From the src directory for my Golang project, I have a Dockerfile created that I am trying to push with the fargate cli deploy option.

$ fargate service deploy testapp
[!] Couldn't describe Amazon ECR repositories
RepositoryNotFoundException: The repository with name 'testapp' does not exist in the registry with id '1234567890'
        status code: 400, request id: 12345678-45678-12345678

testapp is definitely a part of the 1234567890 private ECR repo, and in fact is the current running task in the service that I created earlier this morning.

Any idea what I am doing wrong with this?

jpignata commented 6 years ago

That's interesting. service create creates a repository in your AWS account, but this seems to suggest that repository was either not successfully created or deleted. Can you attempt to run:

aws ecr describe-repositories --repository-name testapp

You should see:

{
    "repositories": [
        {
            "registryId": "1234567890",
            "repositoryName": "testapp",
            "repositoryArn": "arn:aws:ecr:us-east-1:1234567890:repository/blah",
            "createdAt": 1518029931.0,
            "repositoryUri": "1234567890.dkr.ecr.us-east-1.amazonaws.com/testapp"
        }
    ]
}

If you see:

An error occurred (RepositoryNotFoundException) when calling the DescribeRepositories operation: The repository with name 'testapp' does not exist in the registry with id '1234567890'

.. the repository either wasn't created or deleted, oddly. I'd check CloudTrail to see what operations were ran against ECR since your deploy. You can recreate your repo via:

aws ecr create-repository --repository-name testapp

MedLexAI commented 6 years ago

Hmm. Under that repo, it's setup as companyname/testapp.

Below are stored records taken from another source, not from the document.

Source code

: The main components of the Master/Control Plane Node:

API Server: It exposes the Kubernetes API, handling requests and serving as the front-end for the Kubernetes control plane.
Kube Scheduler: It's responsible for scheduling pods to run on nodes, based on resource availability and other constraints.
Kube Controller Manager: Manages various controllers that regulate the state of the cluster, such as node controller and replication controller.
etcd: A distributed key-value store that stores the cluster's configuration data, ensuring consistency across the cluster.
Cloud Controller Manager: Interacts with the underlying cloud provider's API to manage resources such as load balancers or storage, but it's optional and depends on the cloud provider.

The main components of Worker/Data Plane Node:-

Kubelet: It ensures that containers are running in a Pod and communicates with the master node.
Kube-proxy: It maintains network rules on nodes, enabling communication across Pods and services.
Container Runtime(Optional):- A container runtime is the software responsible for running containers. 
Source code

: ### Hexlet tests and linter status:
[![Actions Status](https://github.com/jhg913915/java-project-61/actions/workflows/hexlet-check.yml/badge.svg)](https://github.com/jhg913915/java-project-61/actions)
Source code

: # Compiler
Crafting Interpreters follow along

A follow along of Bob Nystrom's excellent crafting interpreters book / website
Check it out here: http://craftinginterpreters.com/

aws ecr describe-repositories --repository-name testapp

results with "An error occured"...

But aws ecr describe-repositories --repository-name companyname/testapp

returns with the correct repo information.

However,

$ fargate service deploy companyname/testapp
[!] Could not describe ECS service
Could not find companyname/testapp

?

jpignata commented 6 years ago

Did the CLI create companyname/testapp? I've tried to simplify this CLI as much as possible so it hides the ECR business from the user. The happy path is that you create a service, and it creates a repo in the backend using a conventional name (in this case, the name of the service) and uses that. I don't see how you got into a state where your repository is named differently than your service..? Can you provide more details about what you did to get into that state?

MedLexAI commented 6 years ago

I created another repository, but this time just named testapp instead of companyname/testapp.

The repository was created using the ECR GUI interface.

I was then able to tag and push a local Docker image up to ECR, and then launch the image using fargate task run testapp --image etc

aws ecr describe-repositories --repository-name testapp works fine

But same issue when I try to create a service with it:

$ fargate service deploy testapp
[!] Could not describe ECS service
Could not find testapp
jpignata commented 6 years ago

I'm sorry - I'm pretty confused. Did you run fargate service create testapp at any point? That's really how this tool is meant to be used: a service is created and deployed to, and it sets up the necessary infrastructure.